Exercise set:
1. From the ZFS benchmarking post below, list each throughput figure reported for the final iozone run, which used a 4K ZFS recordsize, a 4K NFS mount and 4K blocks. Pair each figure with its test name.
2. Answer these questions from the ZFS benchmarking post below:
(a) What is the default ZFS blocksize?
(b) What bottlenecks writes in the first iozone test, which used 128K throughout?
(c) What volblocksize do zvols set to avoid the iSCSI problem?

Source excerpt:
_ _ _ _

J
jpaetzel
Guest
ZFS has a variable blocksize with the default being 128k. This means that you should test with 128k blocks. If you test with a smaller blocksize using a tool that does not create discreet files (a la iozone), ZFS will be tricked into creating the large files used for the test with it's biggest blocksize, 128k.
This causes issues when testing as ZFS is forced to do large read -
modify - write operations to satisfy the test's request. For instance
doing a random write to a 4K block when the recordsize is set to 128K
means that ZFS has to read in a 128K block, modify it, then write out
the 128K block.
Here's an example of an iozone test using 128K blocks, with the default
ZFs recordsize of 128K and an NFS mount using 128K:
Children see throughput for 8 initial writers = 379307.77 KB/sec
Children see throughput for 8 readers = 954874.97 KB/sec
Children see throughput for 8 random readers = 656026.40 KB/sec
Children see throughput for 8 random writers = 301620.48 KB/sec
Writes are bottlenecked by the SSD ZIL. Sequential reads with readahead
saturate the 10Gbe link. The high random read and write numbers tell
you this is an SSD pool.
Now I'll request 4K blocks from iozone, but leave the ZFS recordsize and NFS mount size at 128K:
Children see throughput for 8 initial writers = 59323.97 KB/sec
Children see throughput for 8 readers = 966890.23 KB/sec
Children see throughput for 8 random readers = 90986.52 KB/sec
Children see throughput for 8 random writers = 15234.34 KB/sec
Write speed tanks, however not for lack of trying. The pipe is nearly
saturated with TCP traffic, yet only a fraction of that makes it to the
disk. Readahead still works and the sequential read tests saturates the pipe. The random tests plummet, however if you monitor the link during these tests it's saturated in both directions , and the pool is doing over 1GB/sec reads and writes to satisfy the test. The comparison here would be trying to drive 60 MPH with your car in 2nd gear. It's doing a lot more work than it would if you had it in overdrive.
Finally, I set the ZFS recordsize to 4K, do a 4K NFS mount, and request
4K blocks from iozone:
Children see throughput for 8 initial writers = 88655.63 KB/sec
Children see throughput for 8 readers = 306055.79 KB/sec
Children see throughput for 8 random readers = 164795.67 KB/sec
Children see throughput for 8 random writers = 71582.13 KB/sec
Sequential write increases, readahead suffers on the sequential read
test, and random read and random write see substantial gains, as the
overhead on the storage drops way down.
Trying to use industry standard benchmarks on ZFS to test 4K blocks will end up with poor results unless you take steps to ensure you don't end up in a pathological case. You'll see a LOT of stuff on the web about how bad ZFS is at small block random for this exact reason. Artificially testing 4K access to a 10GB file is a lot different than actually having 4K files, which will let ZFS vary the blocksize correctly.
Another place where this can bite you is with iSCSI and file extents. Because the default record size is 128K and the iSCSI file extent is a giant multi GB or TB file, ZFS leaves it's recordsize at 128K. Then you stick a filesystem inside it that invariably uses 4 or 8K blocks and random performance craters. Zvols avoid this by setting the volblocksize to 8K, however setting the recordsize of a dataset that will hold an iSCSI file extent to 8K is a good idea. (Before you create the extent)

_ _ _ _

[Raw records]
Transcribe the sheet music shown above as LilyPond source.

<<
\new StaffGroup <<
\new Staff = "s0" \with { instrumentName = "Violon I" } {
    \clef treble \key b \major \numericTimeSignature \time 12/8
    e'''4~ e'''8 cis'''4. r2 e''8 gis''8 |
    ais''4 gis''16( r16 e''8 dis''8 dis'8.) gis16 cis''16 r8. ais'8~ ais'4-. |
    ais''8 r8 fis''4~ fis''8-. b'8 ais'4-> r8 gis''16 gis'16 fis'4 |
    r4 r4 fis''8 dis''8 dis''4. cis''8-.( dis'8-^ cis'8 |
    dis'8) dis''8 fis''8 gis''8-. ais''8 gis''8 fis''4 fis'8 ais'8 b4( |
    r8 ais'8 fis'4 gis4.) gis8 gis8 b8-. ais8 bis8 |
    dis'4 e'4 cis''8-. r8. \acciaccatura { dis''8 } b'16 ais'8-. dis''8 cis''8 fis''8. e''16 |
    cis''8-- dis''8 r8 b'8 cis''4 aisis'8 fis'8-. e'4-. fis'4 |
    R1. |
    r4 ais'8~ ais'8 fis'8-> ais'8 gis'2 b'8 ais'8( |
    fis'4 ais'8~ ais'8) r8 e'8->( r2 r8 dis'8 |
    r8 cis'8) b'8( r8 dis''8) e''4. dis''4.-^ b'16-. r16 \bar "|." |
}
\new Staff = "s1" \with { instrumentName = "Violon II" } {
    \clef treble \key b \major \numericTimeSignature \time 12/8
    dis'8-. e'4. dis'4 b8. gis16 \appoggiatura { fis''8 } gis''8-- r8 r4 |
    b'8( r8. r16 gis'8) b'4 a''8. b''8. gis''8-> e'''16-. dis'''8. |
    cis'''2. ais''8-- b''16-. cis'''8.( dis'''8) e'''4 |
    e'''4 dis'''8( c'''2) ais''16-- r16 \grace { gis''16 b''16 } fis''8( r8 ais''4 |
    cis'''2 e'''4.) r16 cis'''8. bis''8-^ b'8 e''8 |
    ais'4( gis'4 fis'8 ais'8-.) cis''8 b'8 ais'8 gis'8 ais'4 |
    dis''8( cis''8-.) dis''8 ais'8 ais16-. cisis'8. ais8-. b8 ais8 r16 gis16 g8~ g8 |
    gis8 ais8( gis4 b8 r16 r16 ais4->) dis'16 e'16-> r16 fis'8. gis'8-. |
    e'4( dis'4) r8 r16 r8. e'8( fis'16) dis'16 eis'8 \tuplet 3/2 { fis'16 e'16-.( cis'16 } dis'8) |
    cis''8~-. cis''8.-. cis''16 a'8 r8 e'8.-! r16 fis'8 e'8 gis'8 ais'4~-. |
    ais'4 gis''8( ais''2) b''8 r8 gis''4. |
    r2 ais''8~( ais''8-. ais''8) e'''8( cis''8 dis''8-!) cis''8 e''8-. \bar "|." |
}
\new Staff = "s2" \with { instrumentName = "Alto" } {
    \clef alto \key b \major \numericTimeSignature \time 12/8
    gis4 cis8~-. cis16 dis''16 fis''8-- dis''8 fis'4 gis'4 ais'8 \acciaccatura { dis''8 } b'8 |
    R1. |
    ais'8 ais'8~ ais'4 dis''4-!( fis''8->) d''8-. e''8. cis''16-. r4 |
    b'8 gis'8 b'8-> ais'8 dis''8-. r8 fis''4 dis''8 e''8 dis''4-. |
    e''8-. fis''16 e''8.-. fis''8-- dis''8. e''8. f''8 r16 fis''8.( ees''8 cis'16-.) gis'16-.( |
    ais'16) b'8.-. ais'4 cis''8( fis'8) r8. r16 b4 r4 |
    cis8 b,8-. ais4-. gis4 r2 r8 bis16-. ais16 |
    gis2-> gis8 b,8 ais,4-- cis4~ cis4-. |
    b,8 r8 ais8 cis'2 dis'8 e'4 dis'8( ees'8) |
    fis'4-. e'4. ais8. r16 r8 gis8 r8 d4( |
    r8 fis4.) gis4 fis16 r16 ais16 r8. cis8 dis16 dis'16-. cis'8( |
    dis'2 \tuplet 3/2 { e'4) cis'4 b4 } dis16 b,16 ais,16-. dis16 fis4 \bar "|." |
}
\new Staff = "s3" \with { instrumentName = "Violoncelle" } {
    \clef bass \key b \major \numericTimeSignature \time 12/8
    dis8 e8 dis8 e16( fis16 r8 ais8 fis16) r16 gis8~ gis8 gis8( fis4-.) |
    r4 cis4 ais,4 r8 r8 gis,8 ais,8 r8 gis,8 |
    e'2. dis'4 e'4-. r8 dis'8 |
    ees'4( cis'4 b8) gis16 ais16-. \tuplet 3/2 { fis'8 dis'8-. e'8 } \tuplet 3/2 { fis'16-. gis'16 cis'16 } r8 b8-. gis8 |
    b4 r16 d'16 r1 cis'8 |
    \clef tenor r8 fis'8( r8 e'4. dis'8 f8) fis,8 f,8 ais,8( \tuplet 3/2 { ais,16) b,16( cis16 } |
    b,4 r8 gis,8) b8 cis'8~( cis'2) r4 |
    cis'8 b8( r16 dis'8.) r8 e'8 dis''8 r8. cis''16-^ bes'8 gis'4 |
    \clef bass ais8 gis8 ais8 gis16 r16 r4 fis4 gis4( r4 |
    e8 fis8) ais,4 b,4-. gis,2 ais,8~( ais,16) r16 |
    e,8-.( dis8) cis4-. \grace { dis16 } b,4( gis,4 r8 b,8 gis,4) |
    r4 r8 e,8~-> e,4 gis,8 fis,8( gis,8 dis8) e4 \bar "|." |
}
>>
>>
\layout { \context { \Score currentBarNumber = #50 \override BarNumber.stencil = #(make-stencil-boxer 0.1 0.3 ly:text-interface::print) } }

_ _ _ _

The solutions:
1.
Initial writers: 88655.63 KB/sec
Readers: 306055.79 KB/sec
Random readers: 164795.67 KB/sec
Random writers: 71582.13 KB/sec

2.
(a) 128k
(b) The SSD ZIL
(c) 8K